Profitant de la libération de son fils de sa geôle espagnole, la régente, Louise de Savoie, toujours prompte à nuire à Mme de Chateaubriant, avait fort opportunément amené la jeune intrigante à Bayonne pour accueillir François. Et cela marcha. Avec les années, son rôle alla croissant et la venue de la nouvelle souveraine, Eléonore d’Autriche, n’y changea rien : elle ne lâcha pas une once de son pouvoir.
Mariée à Jean de La Brosse, comte de Penthièvre qui, par la grâce du roi, devint duc d’Etampes, Anne ne cessa d’accumuler dans sa cassette les faveurs de son amant. Âpre aux gains, elle entassa ses richesses comme celles de sa famille.
De surcroît, selon les observateurs de l’époque, elle avait une influence aussi considérable que néfaste, au point que certains la rendirent responsable des guerres de religion ! Même si cet avis n’est pas toujours partagé par des historiens plus contemporains, son pouvoir sur le roi était indéniable. Rappelons, entre autres, qu’afin d’assouvir des plans revanchards à l’encontre de certaines de ses inimitiés, elle trahit François Ier en donnant à Charles Quint les moyens de vaincre son amant lors d’une guerre qui, certes, avorta mais dont le résultat fut la signature du désastreux traité de Crépy-en-Valois en 1544.
De son lit de mort François Ier préféra éloigner la duchesse de la Cour. Elle s’était alors pâmée par terre en criant : « Terre, engloutis-moi… ». Ce ridicule ne l’ayant pas tuée elle quitta rapidement la Cour.

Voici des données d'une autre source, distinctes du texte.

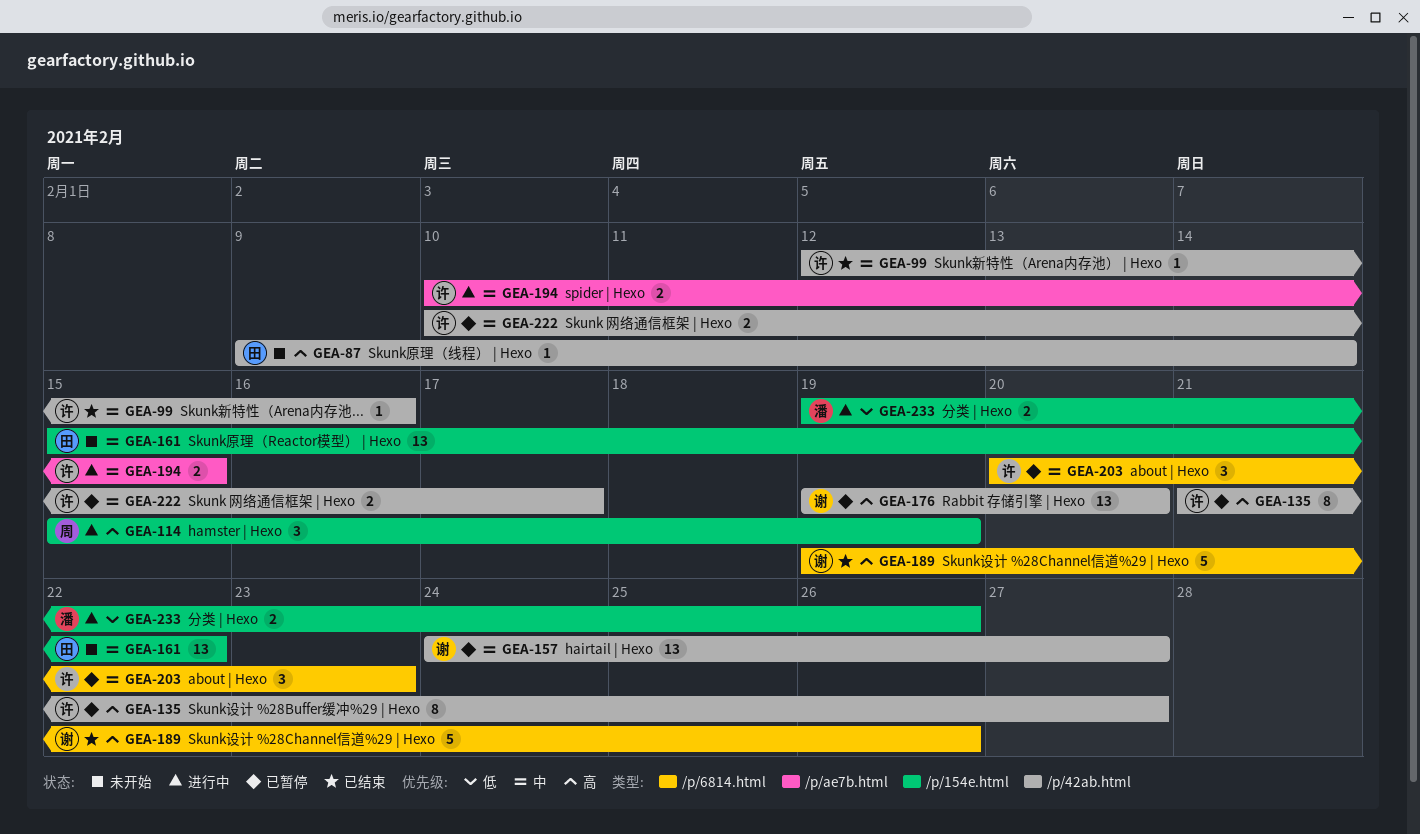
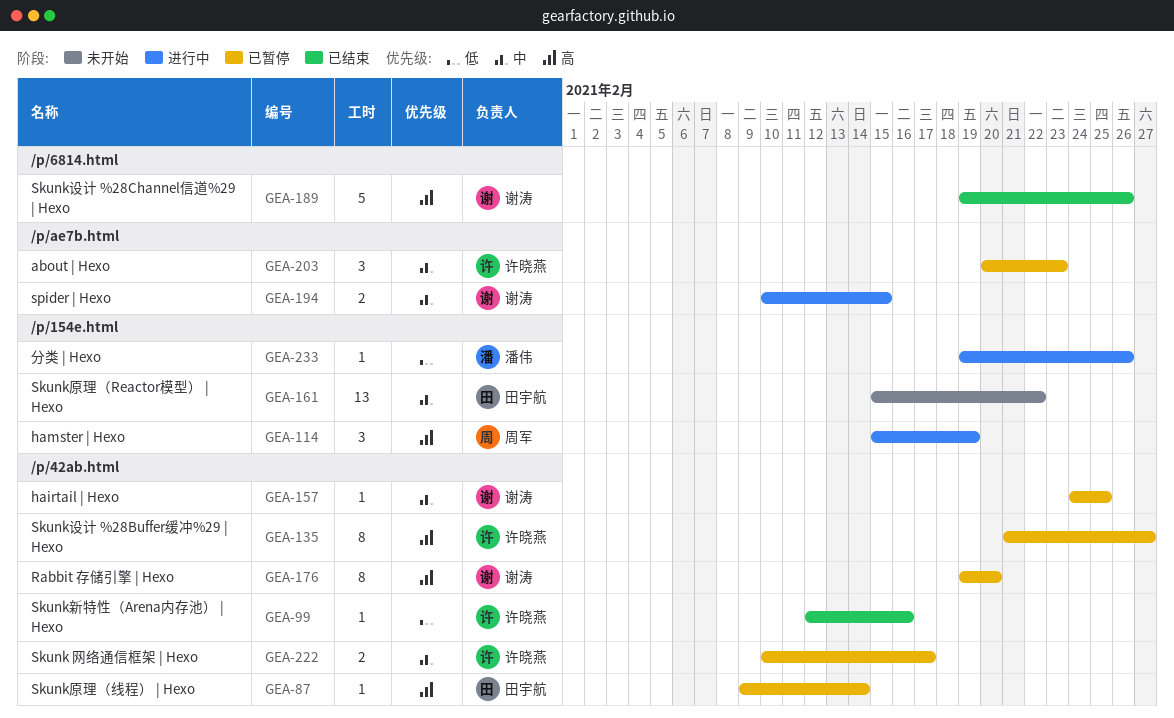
GEA-87, status: 未开始 -> 已暂停
GEA-99, priority: 中 -> 低
GEA-157, estimate: 13 -> 1
GEA-157, due: Feb 27 -> Feb 25
GEA-176, estimate: 13 -> 8
GEA-194, owner: 许晓燕 -> 谢涛
GEA-203, label: /p/6814.html -> /p/ae7b.html
GEA-233, estimate: 2 -> 1

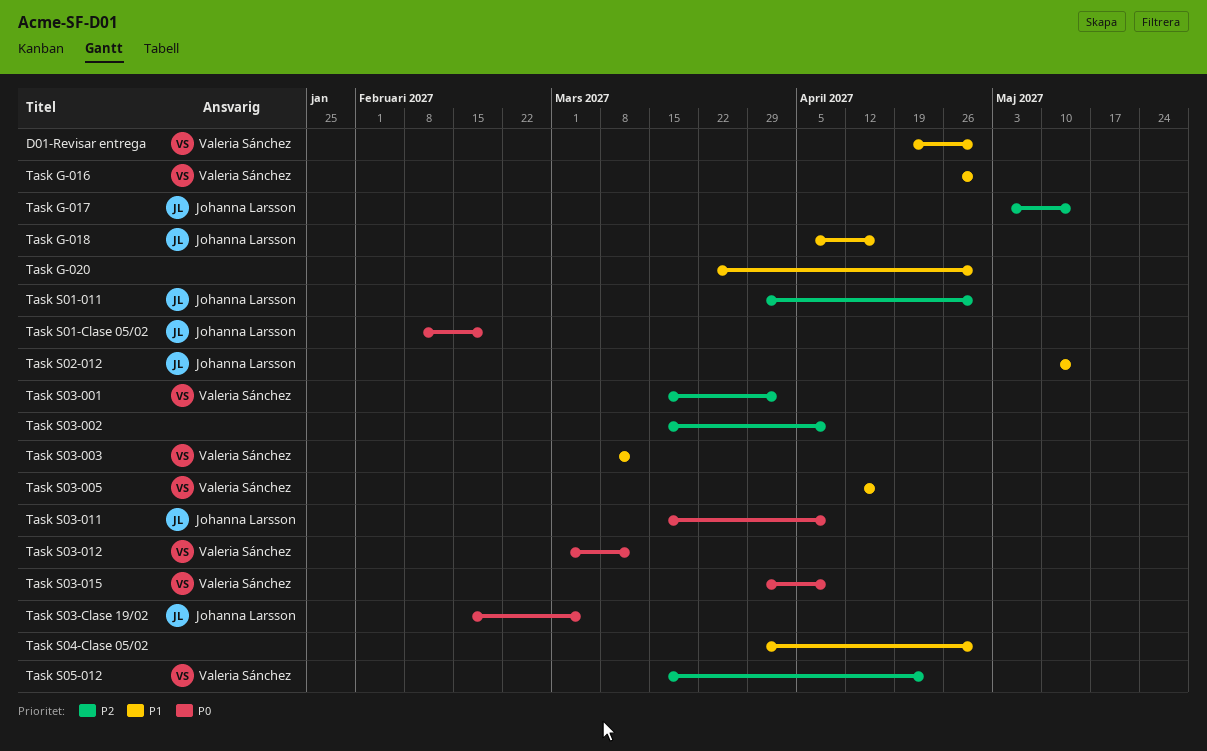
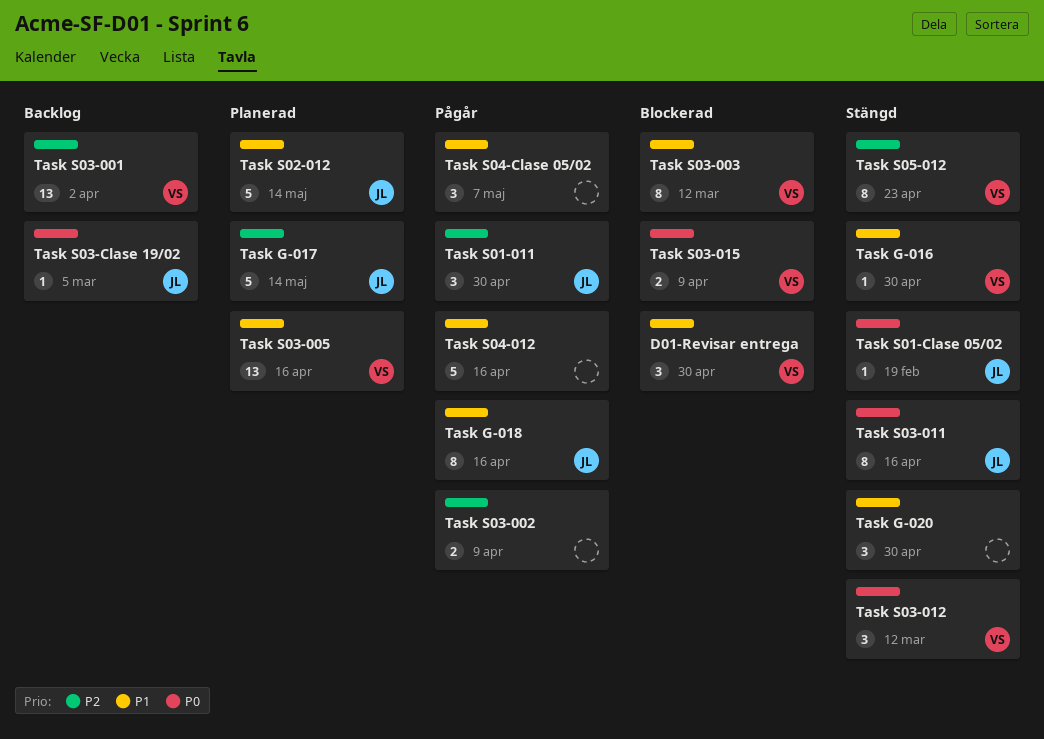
Task S03-011, due: Apr 9 -> Apr 16
Task S04-012: none -> present
Task S04-Clase 05/02, due: Apr 30 -> May 7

Avec Henri II, l’ère des règlements de compte et des vexations débuta. Devant rendre ses bijoux qui passèrent de sa cassette à celle de…Diane de Poitiers qu’elle haïssait et qui le lui rendait bien, exilée, une partie de ses biens confisqués, ses proches également victimes de la disgrâce, elle finit par obtenir le droit de vivre sur ses terres d’Heilly où elle avait grandi. Elle a réputation d’avoir soutenu les luthériens et/ou de s’être convertie au protestantisme.

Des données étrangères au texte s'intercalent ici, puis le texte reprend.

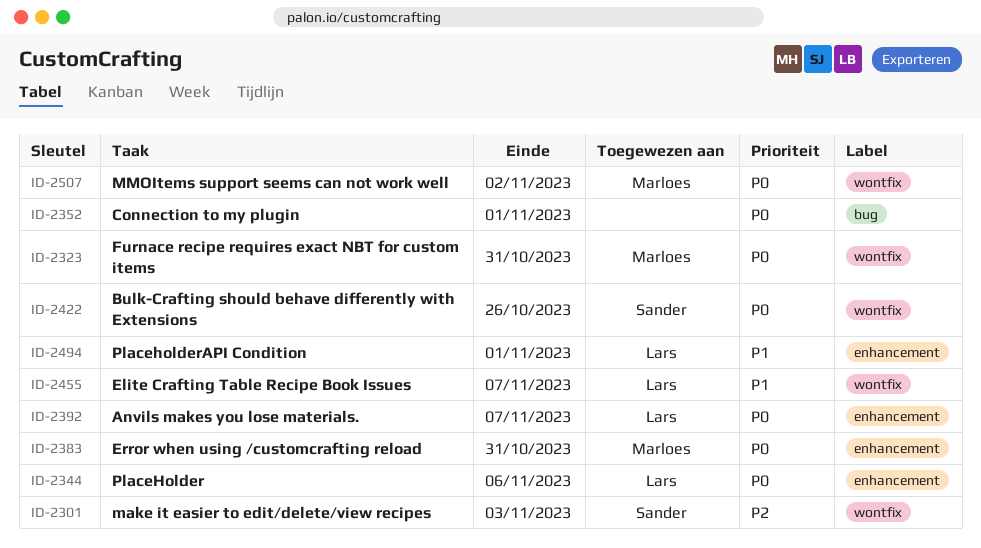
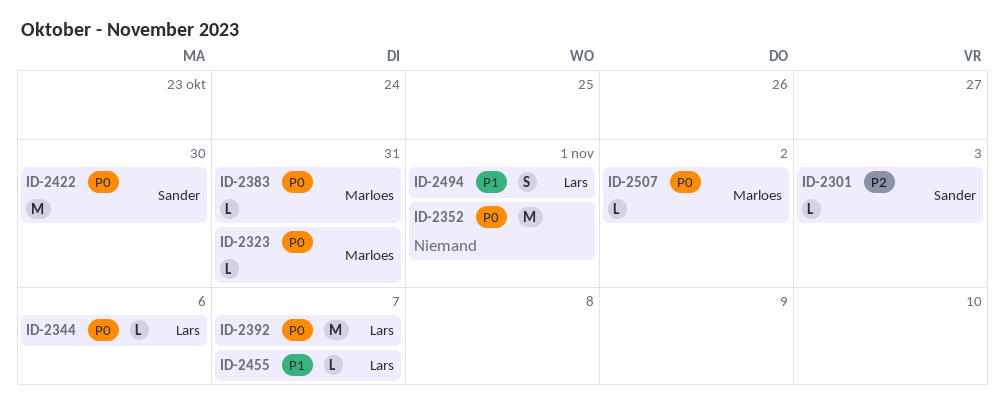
ID-2422, due: Oct 26 -> Oct 30

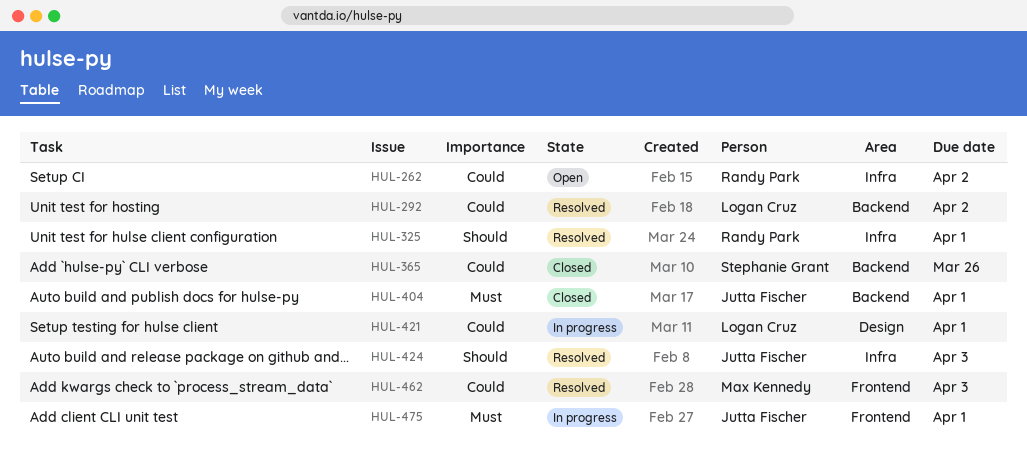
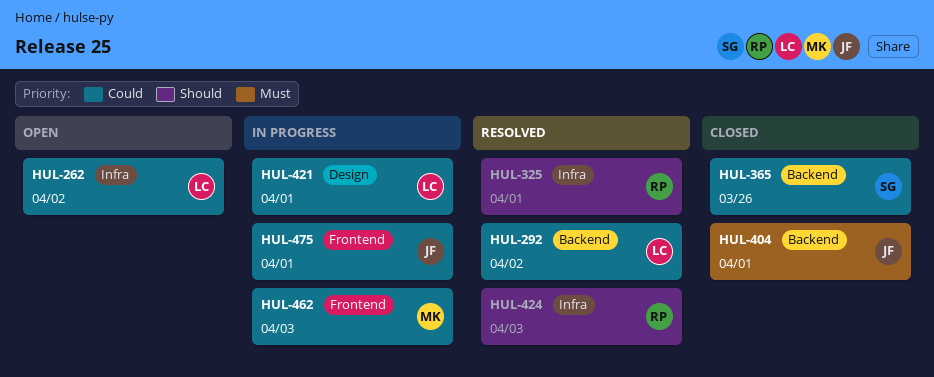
HUL-262, owner: Randy Park -> Logan Cruz
HUL-424, owner: Jutta Fischer -> Randy Park
HUL-462, status: Resolved -> In progress
HUL-475, priority: Must -> Could

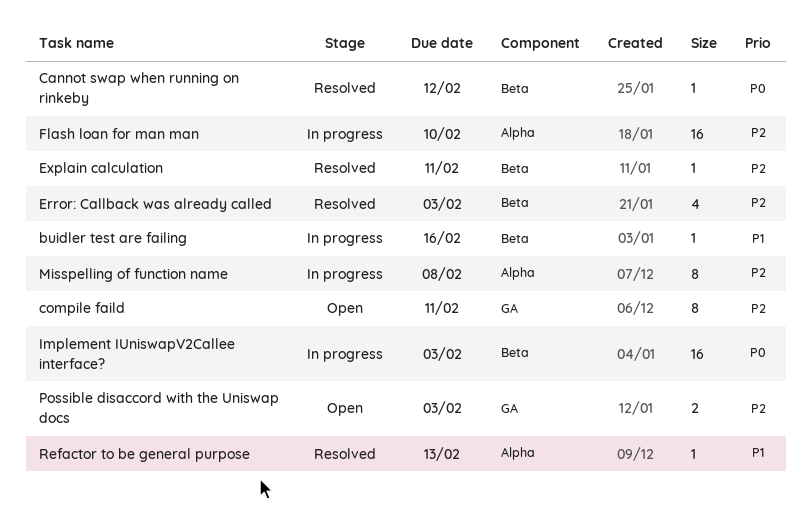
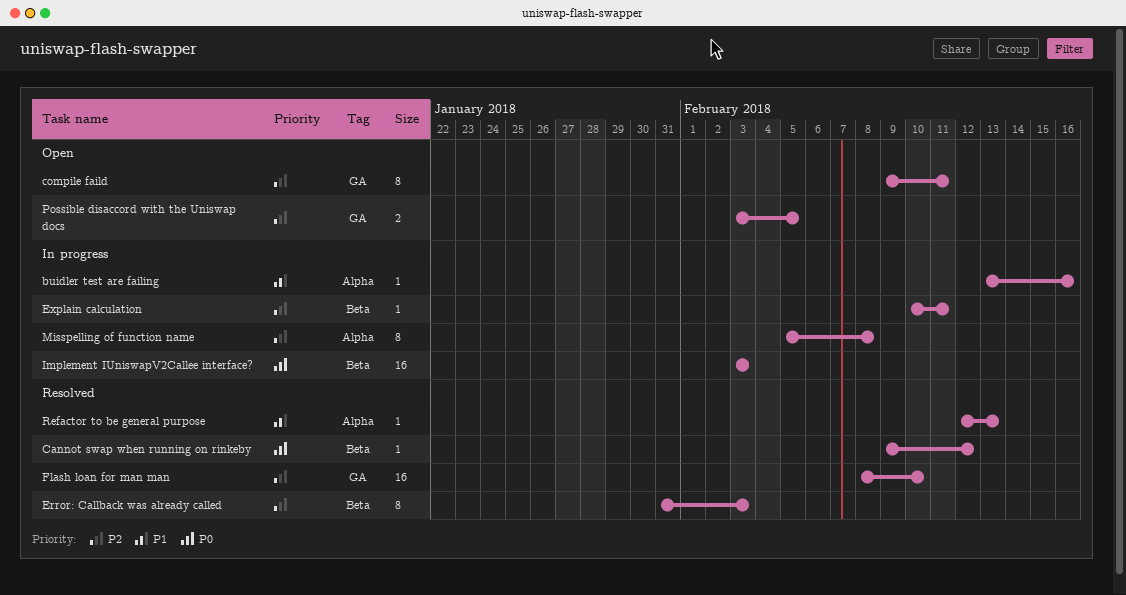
buidler test are failing, label: Beta -> Alpha
Error: Callback was already called, estimate: 4 -> 8
Explain calculation, status: Resolved -> In progress
Flash loan for man man, status: In progress -> Resolved
Flash loan for man man, label: Alpha -> GA
Possible disaccord with the Uniswap docs, due: Feb 3 -> Feb 5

Passée des lumières de la cour à l’obscurité de l’oubli, celle qui avait été surnommée « la plus savante des belles et la plus belle des savantes » s’éteignit définitivement.
Cette mort fut si discrète qu’aucun chroniqueur ne nota l’événement et qu’aucune inscription funéraire ni tombe potentielle ne furent retrouvées. On ignore même la date exacte de son décès. On suppose, avec fortes probabilités, qu’elle fut inhumée dans la chapelle du château en grande partie détruit après sa vente en 1848.